Norbert’s grandfather Otto Witte, born in 1872, initially made his living in circuses and fairgrounds with magic tricks, sword-swallowing and acrobatics. He was also a compulsive adventurer, and his 1939 autobiography is a knockabout picaresque of espionage, intrigue and romance. In numerous instances Witte gets himself out of a tight spot thanks to his winning way with the ladeez or just a particularly impressive card trick. Much of his account, you may assume, is to be approached with scepticism. However his most audacious escapade has been so often re-told, and Witte himself was so insistent on its authenticity, that despite a lack of independent evidence it would be churlish, rude even, not to believe it. It’s captured in the book’s title: 5 Tage König von Albanien (“King of Albania for Five Days”).
In 1913 the Balkans were a fractious, bewildering patchwork of ever-shifting loyalties and simmering tensions. The Ottomans were losing control of their domains and Albania, in particular, was pushing for independence. The Turks planned on installing Ottoman prince Halim Eddine as their puppet, while the European powers were hoping to put a minor German prince on the throne. Suffice it to say that a barely educated carnie was not what anyone had in mind for the top job.
According to Witte, 1913 found him engaged by the Turkish secret service (it’s a long story), when someone remarked upon his startling resemblance to Halim Eddine. Witte had never ignored an opportunity for troublemaking and he wasn’t going to start now. Going somewhat off-message, he sent telegrams from Constantinople to Tirana announcing the arrival of the “prince” to assume military command, before turning up himself, outfitted in a uniform from a Viennese costume supply shop. It did the trick, and the way Witte tells it, the assembled generals were so impressed by his decisive command that they spontaneously offered him the crown while rival warlords lavished gifts on him.

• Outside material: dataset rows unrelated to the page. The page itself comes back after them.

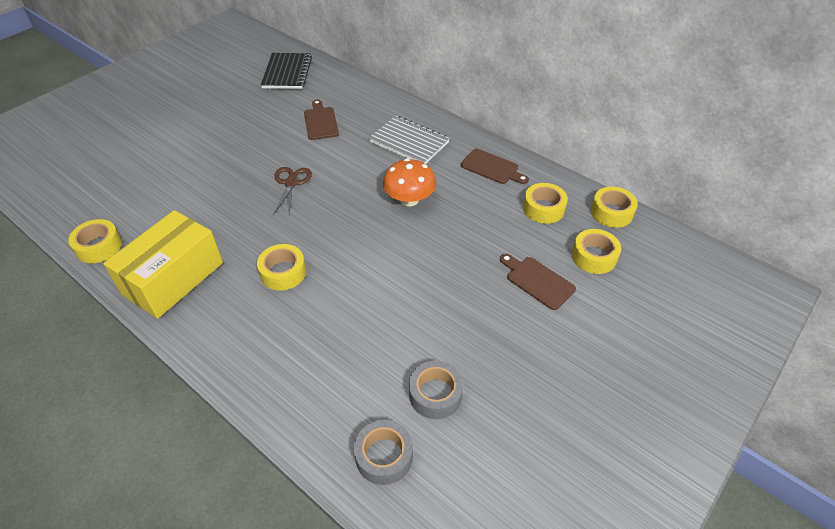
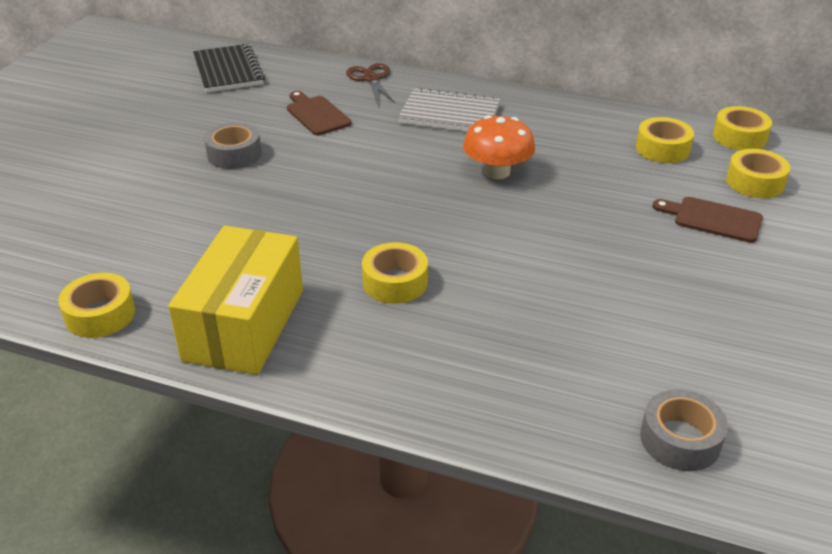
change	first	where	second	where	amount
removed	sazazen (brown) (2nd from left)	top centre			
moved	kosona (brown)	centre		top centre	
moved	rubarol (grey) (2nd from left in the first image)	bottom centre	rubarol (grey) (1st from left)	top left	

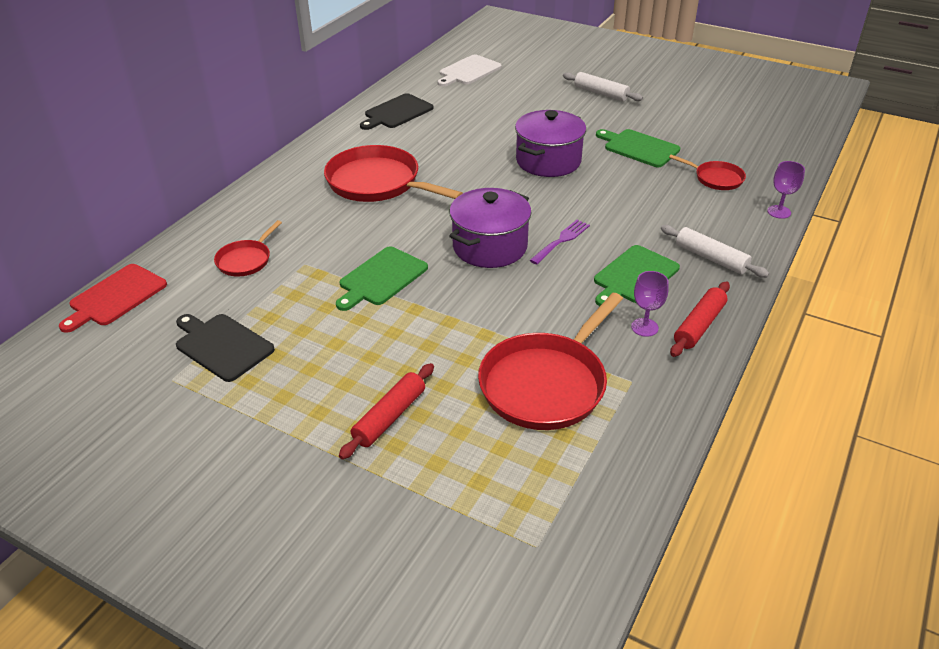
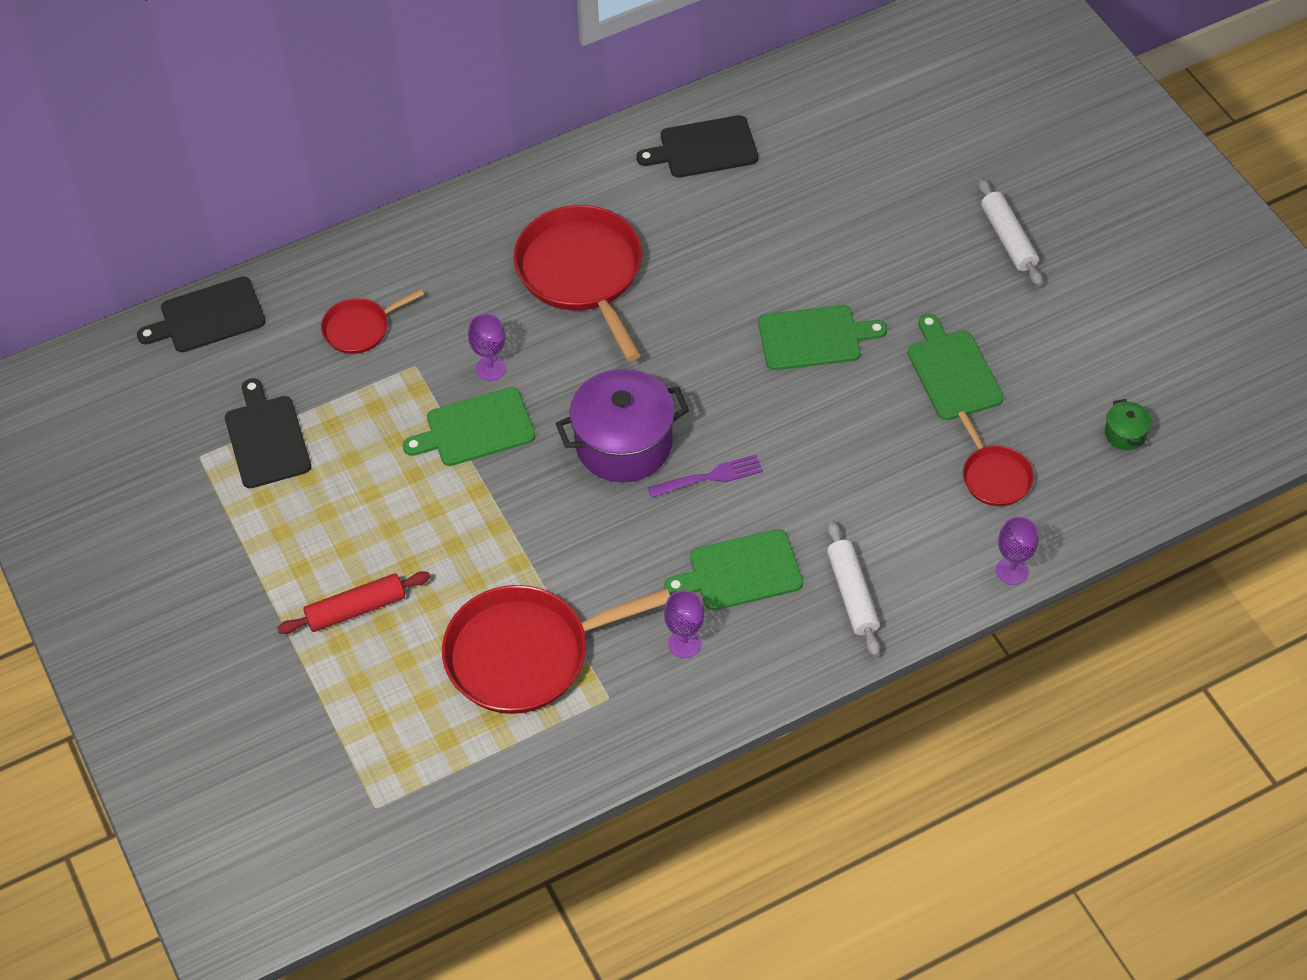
change	first	where	second	where	amount
removed	sazazen (white)	top centre			
replaced	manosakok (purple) (2nd from left)	top centre	sazazen (green) (3rd from left)	centre	
recoloured	sazazen (red)	middle left	sazazen (black) (1st from left)	top left	
removed	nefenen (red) (2nd from left)	middle right			
added			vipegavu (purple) (1st from left)	centre	
added			manosakok (green)	middle right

Witte was a whirlwind of regal activity, making plans for military action and preparing to take control of the Albanian independence movement. But sadly it couldn’t last, and even with the unreliable communications of the day it wasn’t long before he was rumbled. Less than a week into his reign King Otto grabbed whatever he could carry from the gift pile and made his escape, his most lasting regret being that he never availed himself of the harem.
Regardless of the legitimacy of his reign or even the veracity of his tale, Witte always insisted on being referred to as the ex-king of Albania, a title which found its way on to his business card, his correspondence and finally, in 1958, his gravestone.